The information in this post (including all of the maps above) almost completely derives from - which comes with a disclaimer stating that the information on that website “should not be read as hard facts, but … as a model in constant evolution based on the present knowledge and understanding (of the authors) [emphasis added].” Note that my summary of genetic genealogy is necessarily fallible as I am a total novice when it comes to the subject - I apologise for any errors (any of which are unintentional). Additional resources include; Bailey and Spikins, Mesolithic Europe; Hulse, The Difference Between Dirt and Other Dirt and Livo, The Enchanted Wood.

Written by M. Sentia Figula. Find me at neo polytheistRoman Pagan and on Facebook.


  1. I have also learned of DNA groups. I have read of the "Seven Daughters of Eve". Not the Eve from the Bible, but what the Anthropologists consider Eve. My DNA comes from the youngest "daughter". I am from the mTDna Haplogroup v. Or what is called the Tribe of "Velda".

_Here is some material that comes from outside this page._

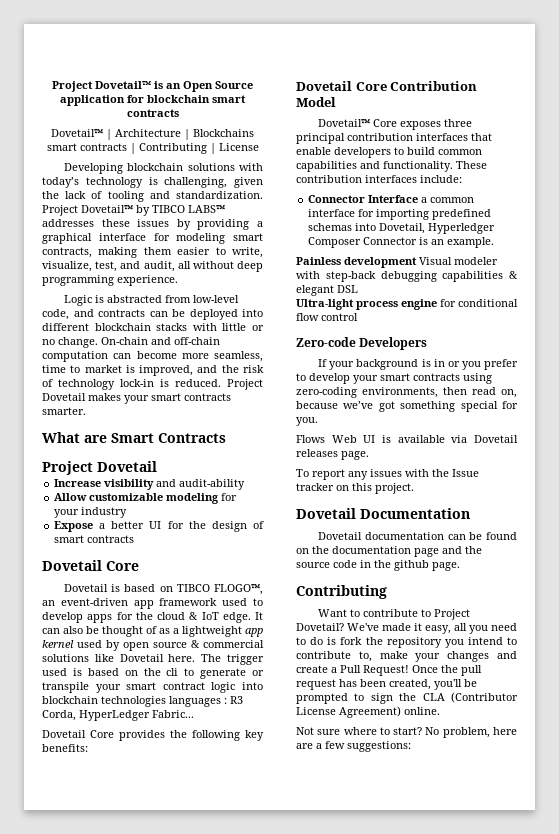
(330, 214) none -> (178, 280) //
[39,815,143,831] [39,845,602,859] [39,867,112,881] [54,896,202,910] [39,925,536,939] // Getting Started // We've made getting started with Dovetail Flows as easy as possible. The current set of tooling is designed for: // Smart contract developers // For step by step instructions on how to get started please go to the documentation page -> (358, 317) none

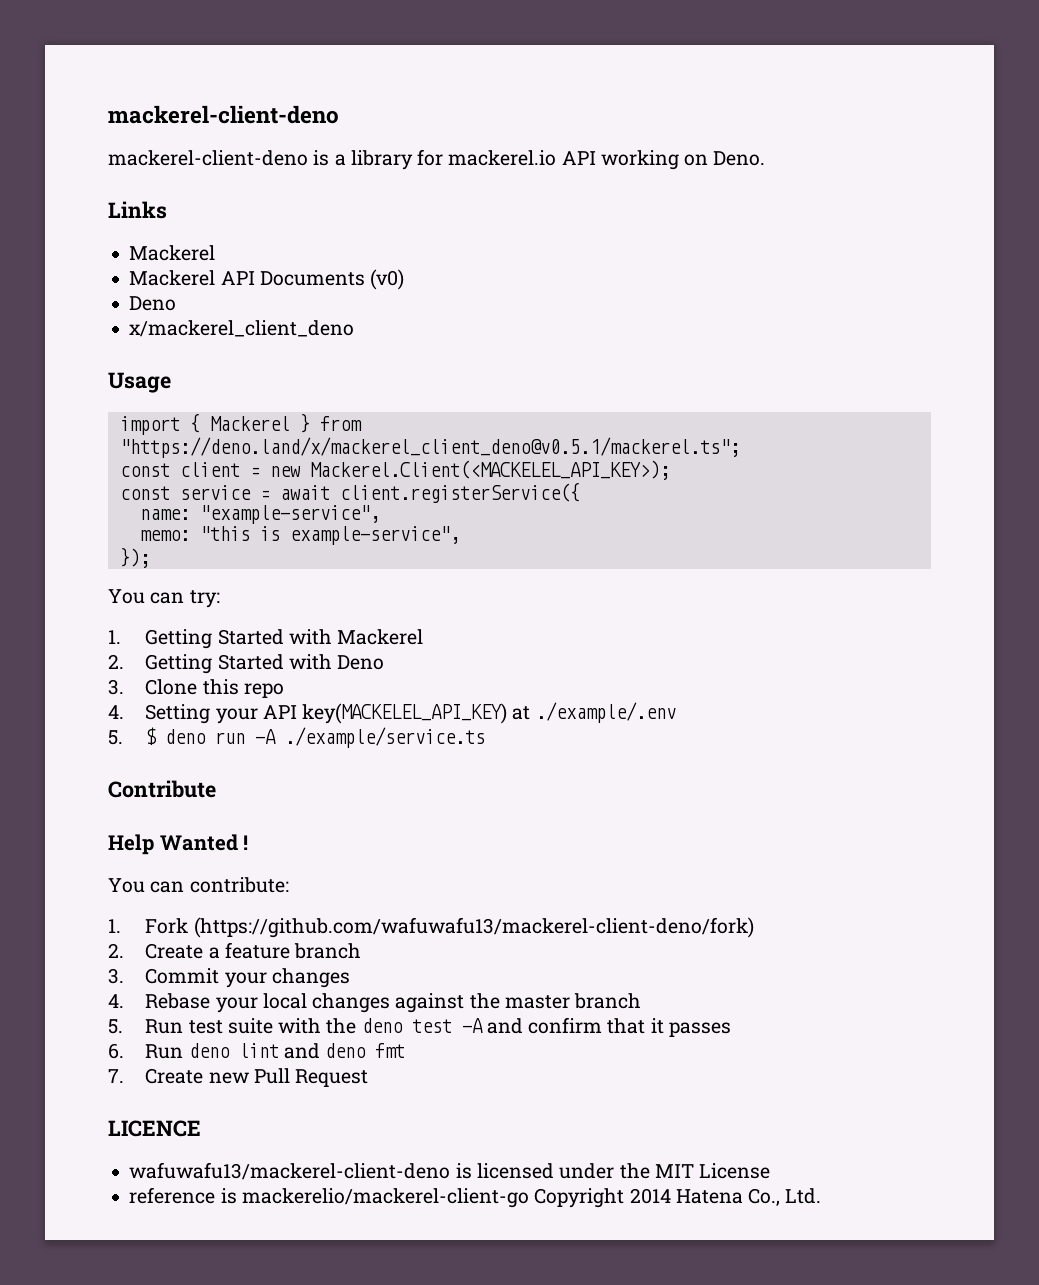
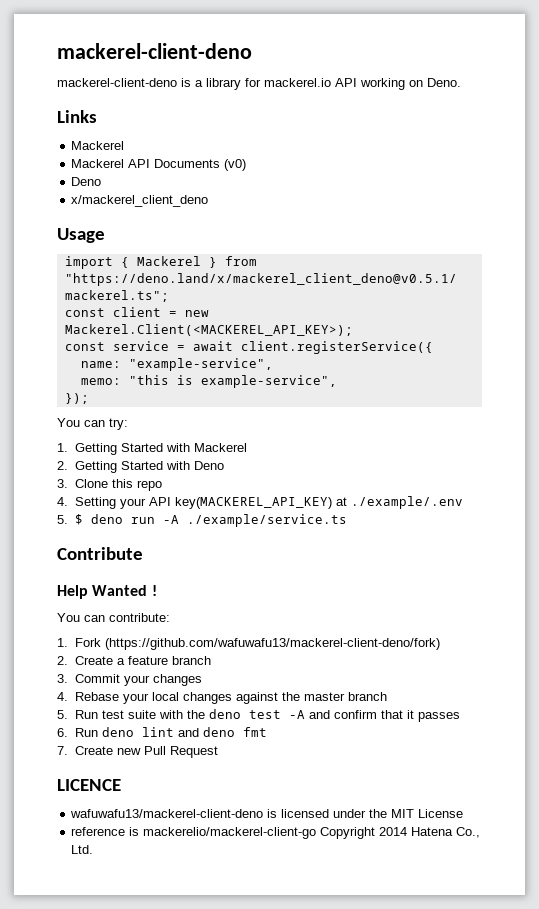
[309,460,670,480] Mackerel.Client(<MACKELEL_API_KEY>); -> [64,324,353,336] Mackerel.Client(<MACKEREL_API_KEY>);
[302,703,508,724] key(MACKELEL_API_KEY) -> [174,497,332,509] key(MACKEREL_API_KEY)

    1. Thanks for that:) I confess I know very little about mtDNA groups, I gather they are not as clear cut as Y-DNA groups when it comes to ascertaining ancient ethnicities so I haven't explored them so much. However, I just looked haplogroup v up and I must say I do like the idea of belonging to a tribe called "Velda", sounds sort of lovely and misty and intriguing:).

  2. Nice article.

  3. Very explanatory Article!
    I loved it!

  4. I'm from Serbia. I recently tested my Y-DNA. My haplogroup is I2a1b - Dinaric South. This is most dominant haplogroup in my country.

    1. Awesome:) I guess that means you know for sure that you have ancestors who have lived in Europe for tens of thousands of years, which is very, very cool!